Você vai ao médico, que solicita um exame. Você o faz e leva o resultado pra casa. O retorno está marcado para dias depois. Você não aguenta a curiosidade, abre o envelope, não entende algumas palavras e fica super preocupado, ansioso até que possa conversar com o médico novamente. Ou então, liga o computador e procura aquelas palavras no Google…
Essa é uma situação mais do que comum. O paciente tem o direito de ler o resultado dos seus exames, e os termos técnicos podem assustar mesmo. Boa parte dos comentários e emails que recebo no blog estão relacionados a isso. Lembro da primeira vez em que passei pela situação, ainda na adolescência, ao ler o laudo de uma radiografia e não saber o que “seios costofrênicos livres”* queria dizer. Na época, não havia o Google, mas meu vô me salvou da preocupação.
O que tem me preocupado muito é a quantidade de pessoas que sai de um consultório ainda cheia de dúvidas. E não apenas em consultas médicas, mas também com dentistas, fisioterapeutas, nutricionistas… Imagino que aconteça por uma combinação de fatores, vindos tanto dos profissionais quanto dos pacientes. Sei bem que, às vezes, não há tempo suficiente em uma consulta para que o profissional tenha a calma necessária pra perceber que o paciente tem dúvidas e não as fala. Sei também que, às vezes, o profissional pode não perceber que não está usando uma linguagem acessível, e assim intimidar o paciente. Pode existir diversas falhas durante o atendimento, que devem, claro, ser evitadas ao máximo. Prefiro sempre fazer um atendimento completo, com tempo suficiente pra todas as dúvidas e explicações necessárias. Mas, às vezes, todo o tempo suficiente são dois ou três minutos entre um e outro atendimento já marcados. É melhor deixar o paciente esperando até que você tenha horário pra uma consulta ou já resolver o máximo possível na hora? Mas tem o lado do paciente também. Será que é vergonha de perguntar? Medo? Ou é muita informação pra uma consulta só, e as questões só aparecem depois (isso acontece muito comigo)?
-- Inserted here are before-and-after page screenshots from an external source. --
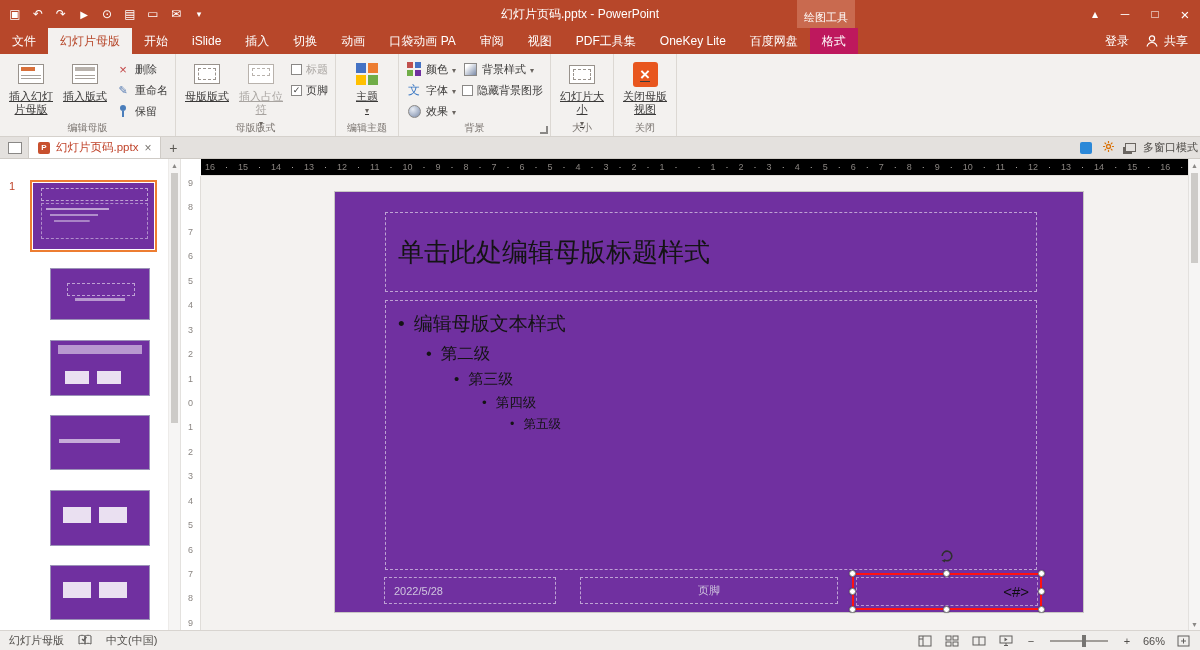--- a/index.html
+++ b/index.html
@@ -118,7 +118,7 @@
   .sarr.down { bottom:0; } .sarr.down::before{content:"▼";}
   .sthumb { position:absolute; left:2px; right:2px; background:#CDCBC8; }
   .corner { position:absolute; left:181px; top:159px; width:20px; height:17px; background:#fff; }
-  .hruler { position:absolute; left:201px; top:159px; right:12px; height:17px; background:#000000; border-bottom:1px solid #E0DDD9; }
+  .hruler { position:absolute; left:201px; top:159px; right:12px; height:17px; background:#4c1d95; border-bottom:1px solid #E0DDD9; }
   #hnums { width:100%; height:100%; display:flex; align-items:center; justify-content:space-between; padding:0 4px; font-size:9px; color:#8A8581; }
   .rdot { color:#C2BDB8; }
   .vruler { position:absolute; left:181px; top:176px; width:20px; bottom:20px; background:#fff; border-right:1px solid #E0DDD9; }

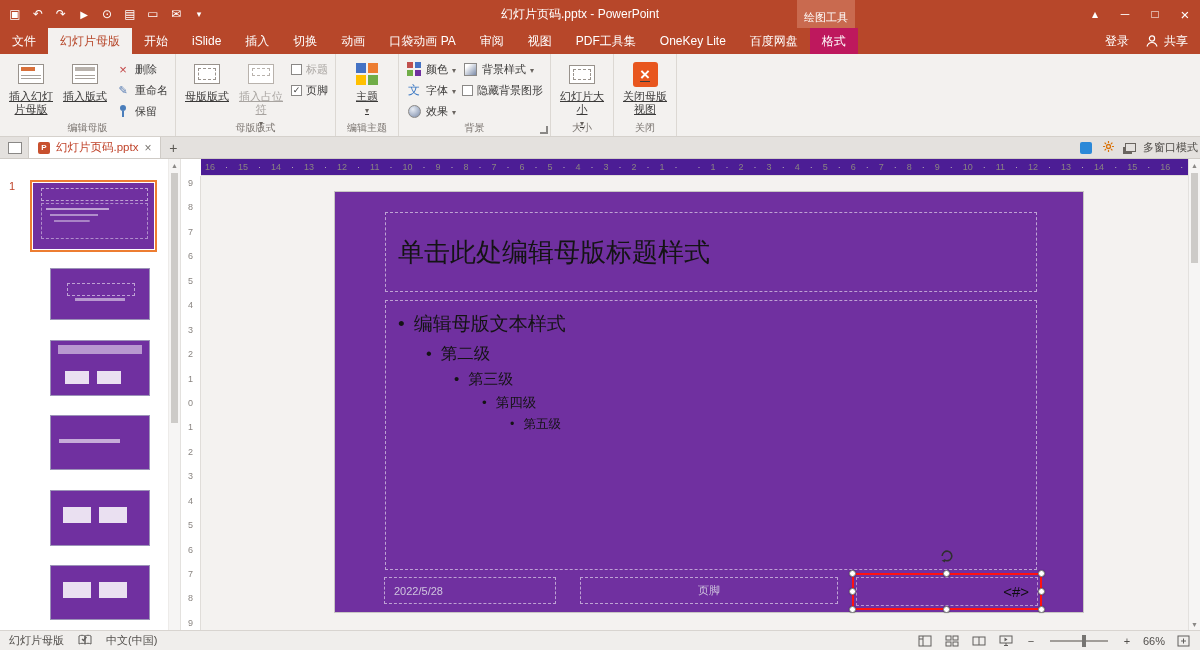--- a/index.html
+++ b/index.html
@@ -129,7 +129,7 @@
   
   .slide { position:absolute; left:335px; top:192px; width:748px; height:420px; background:#7030A0; box-shadow:0 0 0 1px rgba(0,0,0,.18); }
   .ph { position:absolute; border:1px dashed rgba(255,255,255,.55); }
-  .ph-title { left:50px; top:20px; width:652px; height:80px; display:flex; align-items:center; padding-left:12px; font-size:26px; color:#141414; }
+  .ph-title { left:50px; top:3px; width:652px; height:80px; display:flex; align-items:center; padding-left:12px; font-size:30px; color:#141414; }
   .ph-body { left:50px; top:108px; width:652px; height:270px; padding:10px 10px; color:#141414; }
   .blt { display:flex; align-items:baseline; }
   .blt::before { content:"•"; margin-right:9px; }

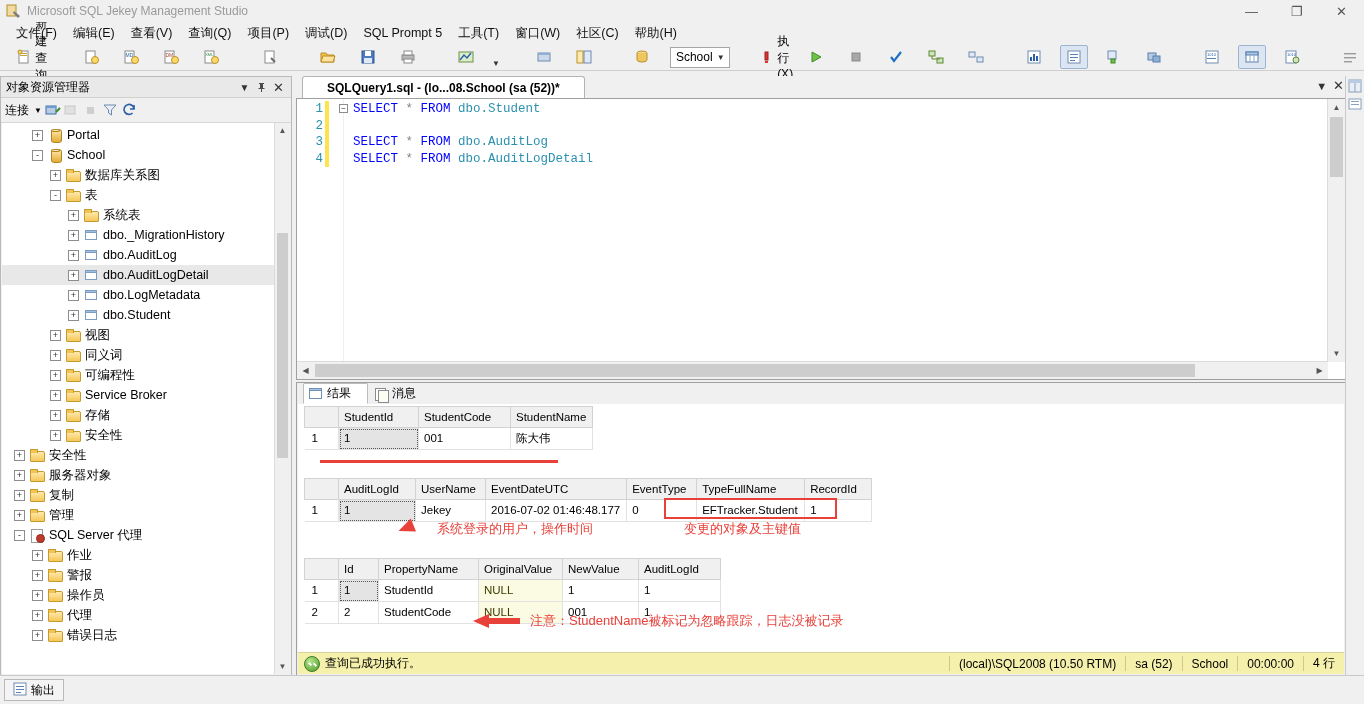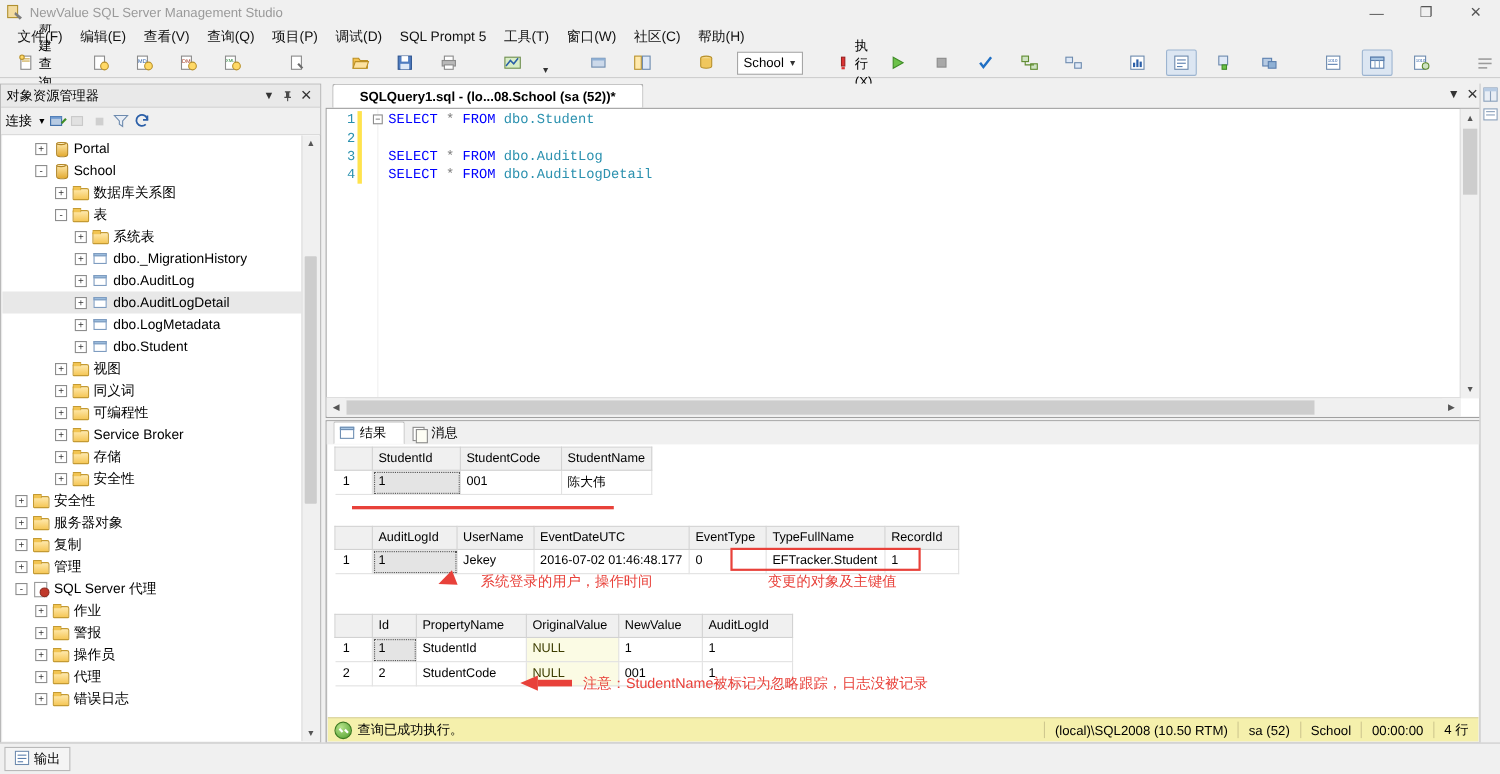--- a/index.html
+++ b/index.html
@@ -189,7 +189,7 @@
         <path d="M8 8 L14 13 L12 15 L7 10 Z" fill="#7d7d7d"></path>
       </svg>
     </span>
-    <span class="tb-title">NewValue SQL Server Management Studio</span>
+    <span class="tb-title">Microsoft SQL Jekey Management Studio</span>
     <div class="winbtns">
       <div class="winbtn">—</div>
       <div class="winbtn">❐</div>

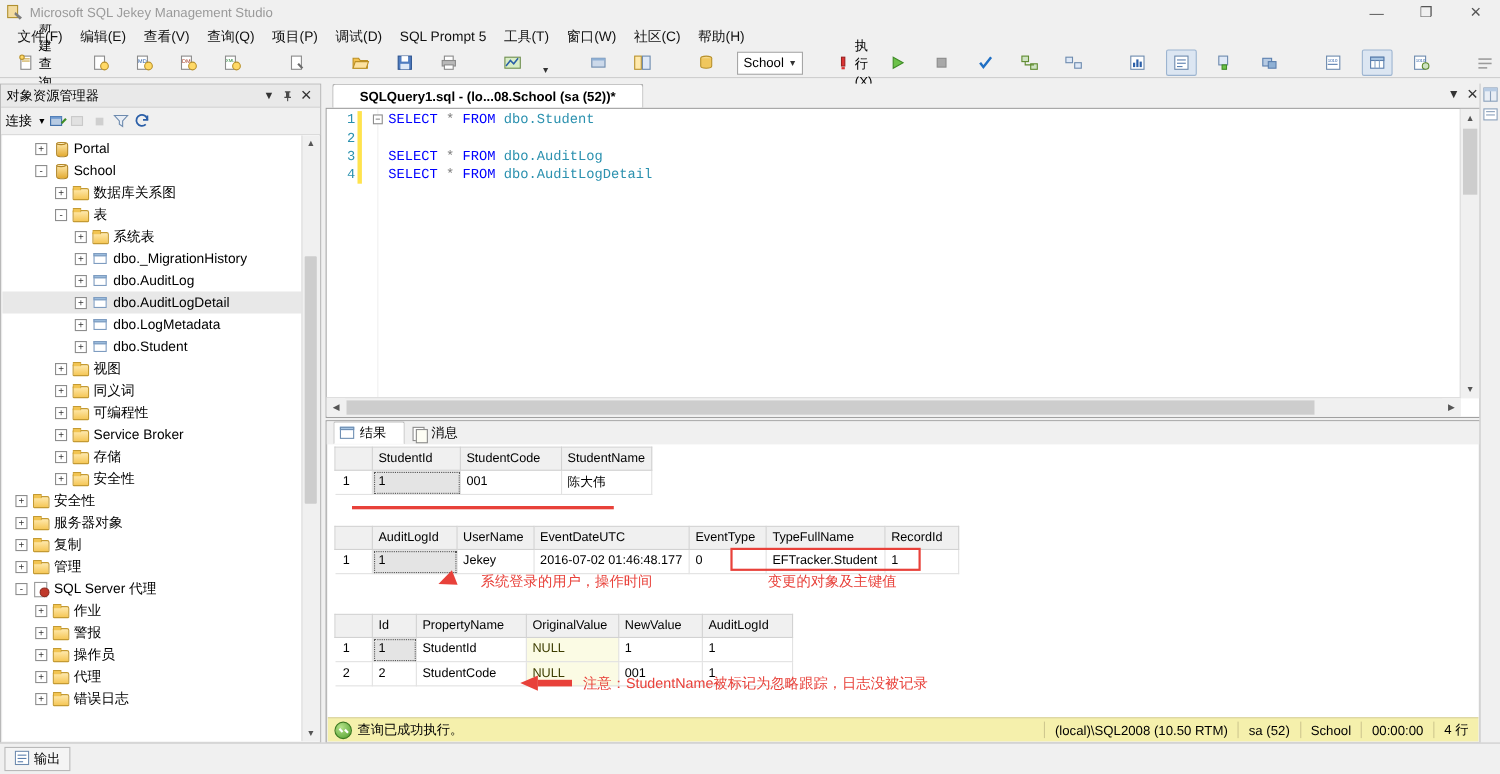--- a/index.html
+++ b/index.html
@@ -760,7 +760,7 @@
 
         <div class="arrow-l" style="left:100px;top:117px;transform:rotate(-22deg);"></div>
         <div class="ann" style="left:139px;top:116px;">系统登录的用户，操作时间</div>
-        <div class="ann" style="left:400px;top:116px;">变更的对象及主键值</div>
+        <div class="ann" style="left:386px;top:116px;">变更的对象及主键值</div>
 
         <div class="gwrap" style="left:6px;top:154px;">
           <table class="grid" id="grid3">

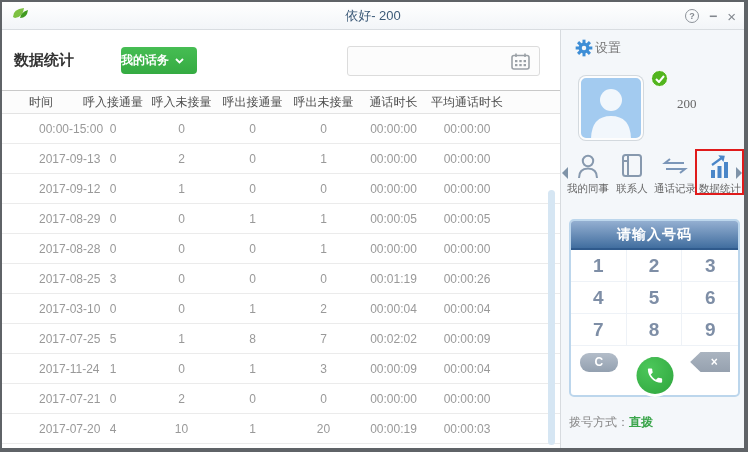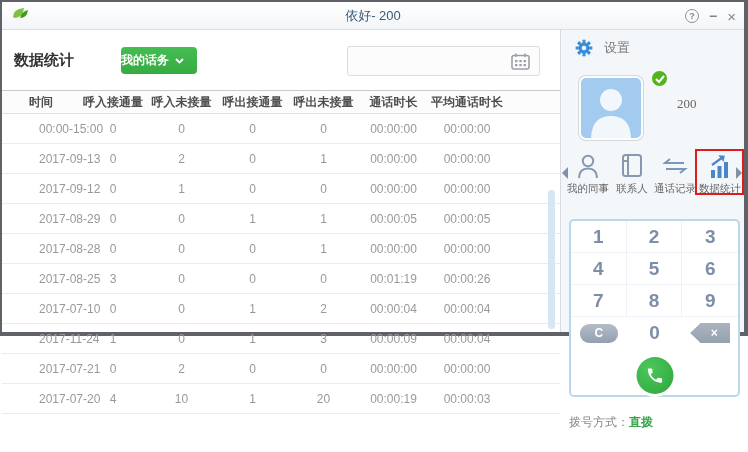--- a/index.html
+++ b/index.html
@@ -5,7 +5,7 @@
   * { margin:0; padding:0; box-sizing:border-box; }
   html,body { width:748px; height:452px; overflow:hidden; background:#fff;
     font-family:"Liberation Sans","DejaVu Sans",sans-serif; }
-  .window { position:absolute; left:0; top:0; width:748px; height:336px;
+  .window { position:absolute; left:0; top:0; width:748px; height:452px;
     border:2px solid #5f6367; border-right-width:4px; border-bottom-width:4px; background:#fef9c3; }
 
   

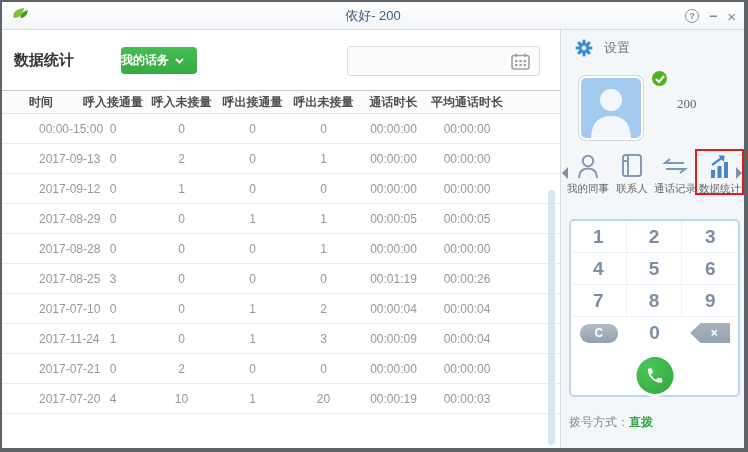--- a/index.html
+++ b/index.html
@@ -48,7 +48,7 @@
 
   
   .sidebar { position:relative; flex:1; background:#f4f7fa; border-left:1px solid #d7dbdf; }
-  .settings-row { position:absolute; left:13px; top:8px; display:flex; align-items:center; gap:10px; }
+  .settings-row { position:absolute; left:13px; top:8px; display:flex; align-items:center; gap:1px; }
   .settings-label { font-size:13px; color:#777; }
 
   .profile { position:absolute; left:18px; top:46px;font-family:Liberation Serif, serif; }

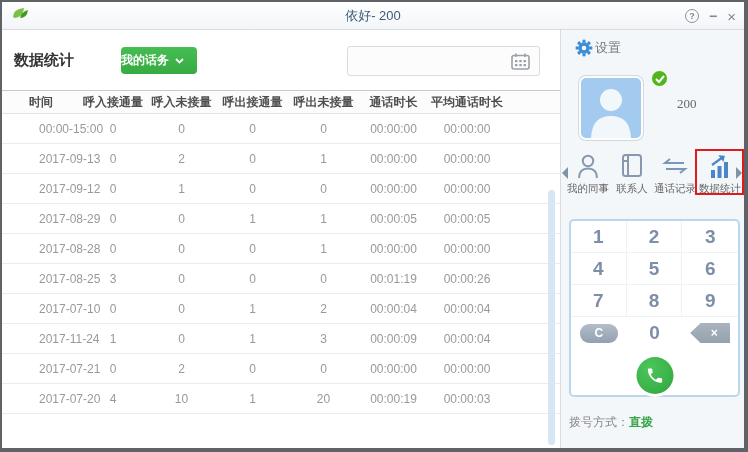--- a/index.html
+++ b/index.html
@@ -38,7 +38,7 @@
   table { width:558px; border-collapse:collapse; table-layout:fixed; }
   col.w1{width:78px;} col.w2{width:66px;} col.w3{width:71px;} col.w4{width:71px;}
   col.w5{width:71px;} col.w6{width:69px;} col.w7{width:78px;} col.w8{width:54px;}
-  th { height:23px; font-size:12px; font-weight:bold; color:#4e4e4e; text-align:center;
+  th { height:23px; font-size:12px; font-weight:normal; color:#4e4e4e; text-align:center;
     background:#fcfcfc; border-top:1px solid #c9c9c9; border-bottom:1px solid #e3e3e3; white-space:nowrap; }
   td { height:30px; font-size:12px; color:#999; text-align:center;
     border-bottom:1px solid #ebebeb; white-space:nowrap; overflow:visible; }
De qualquer forma, a solução é perguntar, sempre. Nada de ficar angustiado por não entender o diagnóstico, por não saber como usar o medicamento corretamente, por não conhecer as opções de tratamento…
*Seios costofrênicos livres indica que uma área entre os pulmões e o diafragma não tem nenhuma alteração, portanto é um bom resultado.

21 de fevereiro de 2011 em 22:00
Oi, Renata! Sou repórter e estou fazendo uma matéria sobre dietas. Queria muito te entrevistar. Pode me escrever pra falarmos? Obrigada! Abs,
Camila
22 de março de 2011 em 8:56
Apareceu no meu filho um caroço no pescoço,no comeco achei que fosse cachumba mas como nao doia e nem teve febre,fiquei preocupada,levei ao medico,e ela disse que poderia ser uma ingua inflamada ou toxoplosmose.
Só que esse caroçinho com mais de 2 cm estava atras do ouvido agora esta perto da garganta.O que pode ser na verdade?
22 de março de 2011 em 9:11
Christiane, é possível que seja uma nova ingua.